Yeni düzenleme yalnızca konut kiraları ile sınırlı olacak şekilde yürürlüğe girmiş olup, iş yeri kiraları bakımından henüz bir düzenleme yapılmadığından, iş yeri kira artışları TÜFE sınırı çerçevesinde belirlenmeye devam edecektir.
Sorun Çözüldü mü?
Yukarıda açıkladığımız sınırlama kira yenileme dönemi gelen bir çok kiracının yüzünü güldürse de, yeni kiracı-mal sahibi uyuşmazlıklarına sebep olabilecek, konut krizini sona erdirmekte yetersiz kalacaktır. Düzenleme yayınlanır yayınlanmaz, yeni verilen kira ilanlarının direkt %25 artışla ilana çıktığına şahit olduk bile.
Bu krizin temelinde hiç şüphesiz, uzun süredir izlenen “inşaat sektörünü teşvik” politikaları yatıyor. Örneğin; esasında depreme dayanıklı yapılaşma için getirilen “Kentsel Dönüşüm”, zaman içinde yeni inşaatların sağladığı karlılığa ve beraberinde eski binaların da değerinin artmasına yol açarak, gayrimenkul alım ve kiralamasını, iyiden iyiye bir yatırım aracına dönüştürdü. Halbuki gayrimenkul edinimini kira üzerinden bir gelir kapısı olarak görmek, son günlerde tanık olduğumuz üzere, ortalama gelir düzeyinin düşük olduğu ülkelerde tehlikeli sonuçlar doğurabilir.

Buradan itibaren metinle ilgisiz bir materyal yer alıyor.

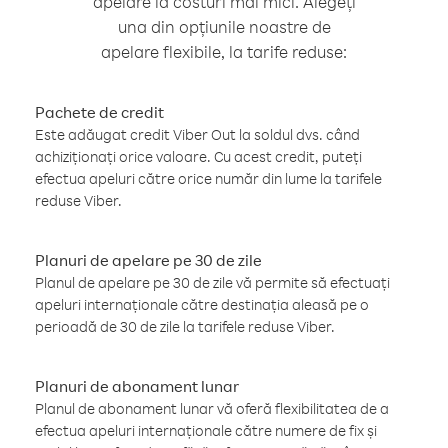
apelare la costuri mai mici. Alegeți
una din opțiunile noastre de
apelare flexibile, la tarife reduse:
Pachete de credit
Este adăugat credit Viber Out la soldul dvs. când
achiziționați orice valoare. Cu acest credit, puteți
efectua apeluri către orice număr din lume la tarifele
reduse Viber.
Planuri de apelare pe 30 de zile
Planul de apelare pe 30 de zile vă permite să efectuați
apeluri internaționale către destinația aleasă pe o
perioadă de 30 de zile la tarifele reduse Viber.
Planuri de abonament lunar
Planul de abonament lunar vă oferă flexibilitatea de a
efectua apeluri internaționale către numere de fix și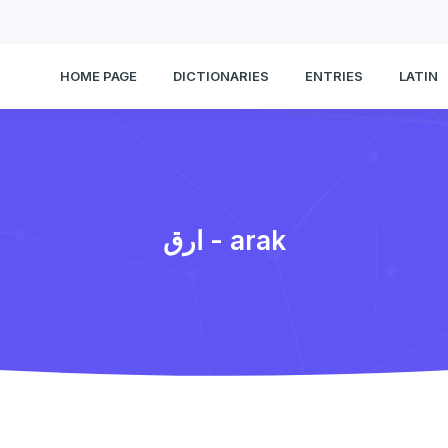
HOME PAGE
DICTIONARIES
ENTRIES
LATIN
ارق - arak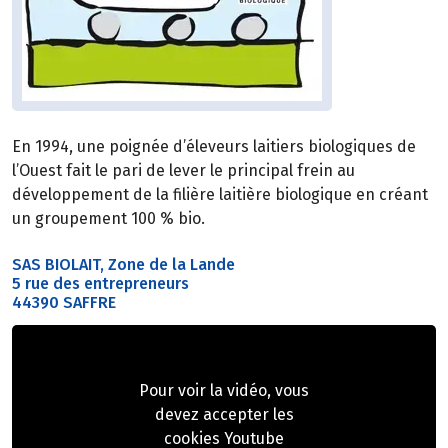
En 1994, une poignée d’éleveurs laitiers biologiques de
l’Ouest fait le pari de lever le principal frein au
développement de la filière laitière biologique en créant
un groupement 100 % bio.
SAS BIOLAIT, Zone de la Lande
5 rue des entrepreneurs
44390 SAFFRE
Pour voir la vidéo, vous
devez accepter les
cookies Youtube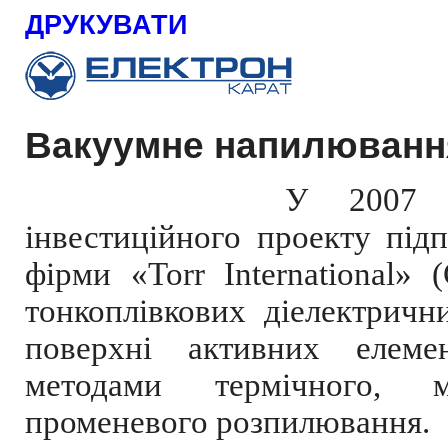
ДРУКУВАТИ
Вакуумне напилюванн
У 2007 р
інвестиційного проекту під
фірми «Torr International
тонкоплівкових діелектричн
поверхні активних елемен
методами термічного, м
променевого розпилювання.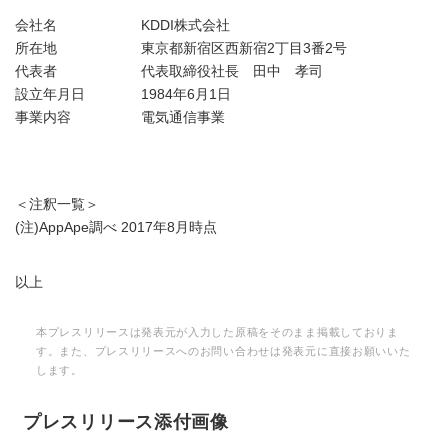
会社名 KDDI株式会社
所在地 東京都新宿区西新宿2丁目3番2号
代表者 代表取締役社長 田中 孝司
設立年月日 1984年6月1日
事業内容 電気通信事業
＜注釈一覧＞
(注)AppApe調べ 2017年8月時点
以上
本プレスリリースは発表元が入力した原稿をそのまま掲載しておりま
す。また、プレスリリースへのお問い合わせは発表元に直接お願いいた
します。
プレスリリース添付画像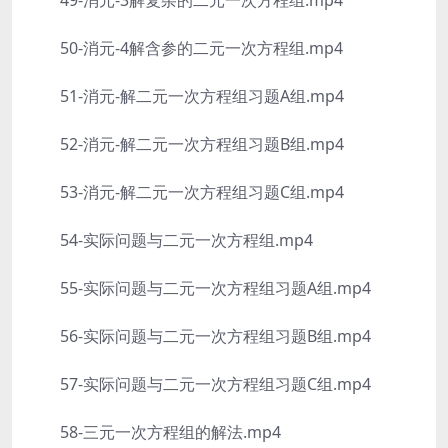
49-消元-3解复杂的二元一次方程组.mp4
50-消元-4解含参的二元一次方程组.mp4
51-消元-解二元一次方程组习题A组.mp4
52-消元-解二元一次方程组习题B组.mp4
53-消元-解二元一次方程组习题C组.mp4
54-实际问题与二元一次方程组.mp4
55-实际问题与二元一次方程组习题A组.mp4
56-实际问题与二元一次方程组习题B组.mp4
57-实际问题与二元一次方程组习题C组.mp4
58-三元一次方程组的解法.mp4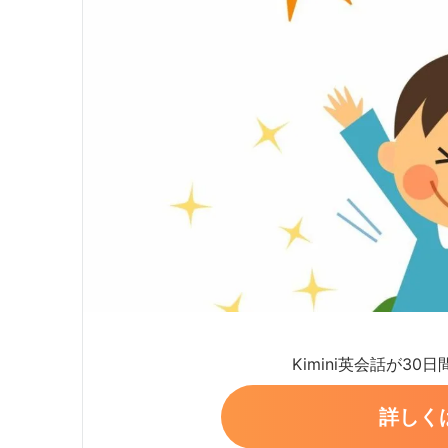
Kimini英会話が30
詳しく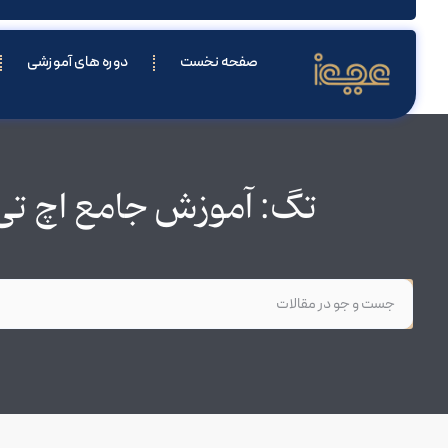
صفحه نخست
دوره های آموزشی
تگ: آموزش جامع اچ تی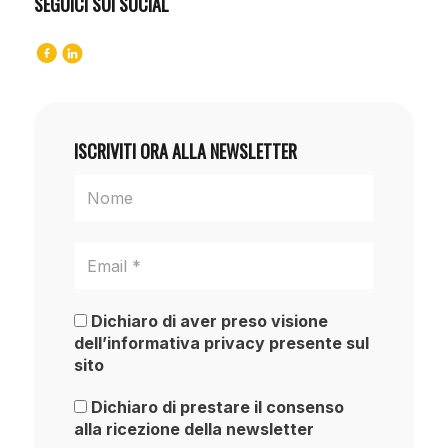
SEGUICI SUI SOCIAL
ISCRIVITI ORA ALLA NEWSLETTER
Dichiaro di aver preso visione
dell’informativa privacy presente sul
sito
Dichiaro di prestare il consenso
alla ricezione della newsletter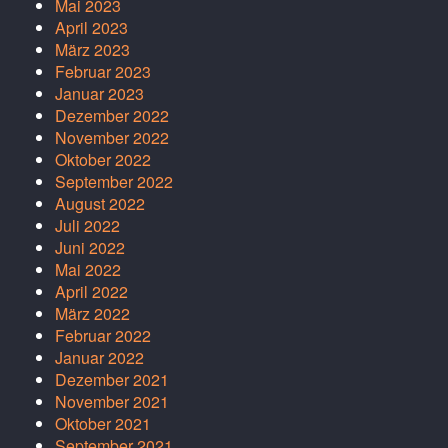
Mai 2023
April 2023
März 2023
Februar 2023
Januar 2023
Dezember 2022
November 2022
Oktober 2022
September 2022
August 2022
Juli 2022
Juni 2022
Mai 2022
April 2022
März 2022
Februar 2022
Januar 2022
Dezember 2021
November 2021
Oktober 2021
September 2021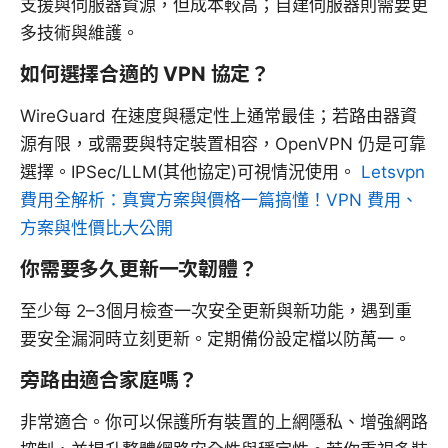
支援與伺服器資源，但成本較高；自建伺服器則需要更
多技術與維護。
如何選擇合適的 VPN 協定？
WireGuard 在速度與穩定性上通常最佳；若路由器資
源有限，或需要與特定裝置相容，OpenVPN 仍是可靠
選擇。IPSec/LLM(其他協定)可視情況使用。
Letsvpn
費用全解析：真實方案與價格一篇搞懂！VPN 費用、
方案與性價比大公開
你需要多久更新一次韌體？
至少每 2–3個月檢查一次安全更新與新功能，遇到重
要安全漏洞時立刻更新。定期備份設定檔以防萬一。
旁路由適合家庭嗎？
非常適合。你可以保護所有裝置的上網隱私、增強網路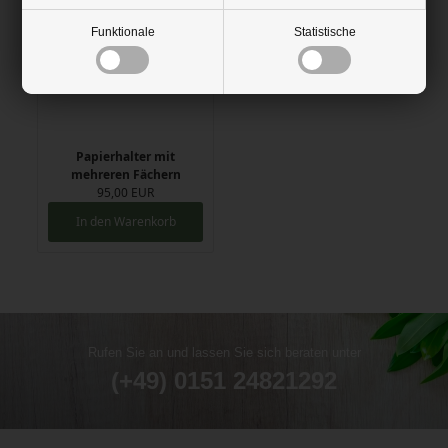
Funktionale
Statistische
Papierhalter mit
mehreren Fächern
95,00 EUR
In den Warenkorb
Rufen Sie an und lassen Sie sich beraten unter
(+49) 0151 24821292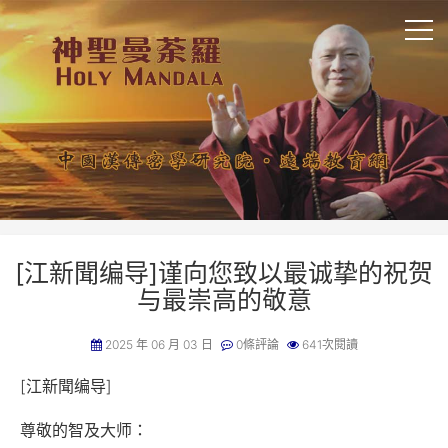
[江新聞编导]谨向您致以最诚挚的祝贺
与最崇高的敬意
2025 年 06 月 03 日
0條評論
641次閱讀
[江新聞编导]
尊敬的智及大师：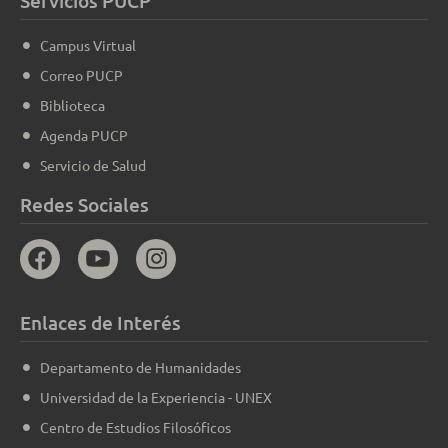
Servicios PUCP
Campus Virtual
Correo PUCP
Biblioteca
Agenda PUCP
Servicio de Salud
Redes Sociales
Enlaces de Interés
Departamento de Humanidades
Universidad de la Experiencia - UNEX
Centro de Estudios Filosóficos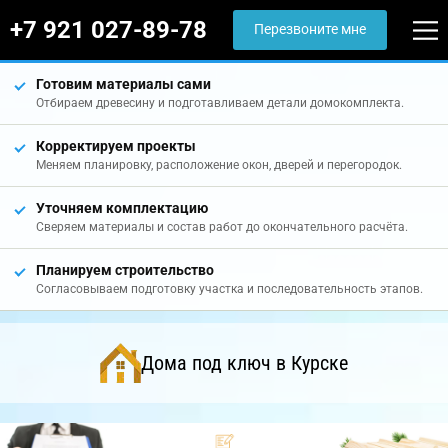
+7 921 027-89-78
Перезвоните мне
Готовим материалы сами
Отбираем древесину и подготавливаем детали домокомплекта.
Корректируем проекты
Меняем планировку, расположение окон, дверей и перегородок.
Уточняем комплектацию
Сверяем материалы и состав работ до окончательного расчёта.
Планируем строительство
Согласовываем подготовку участка и последовательность этапов.
Дома под ключ в Курске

Barınma krizinin önünü almak için kanımca alınması gereken ilk aksiyon, ülkemizde zihinlere yerleşmiş bulunan “kira gelirini bir yatırım aracı, güvence olarak görme” düşüncesinin sona erdirilmesi olmalı. Bunun için de Devlet, edinilen gayrimenkul sayısına göre gelir vergisi oranının artırılması gibi tedbirler almalıdır.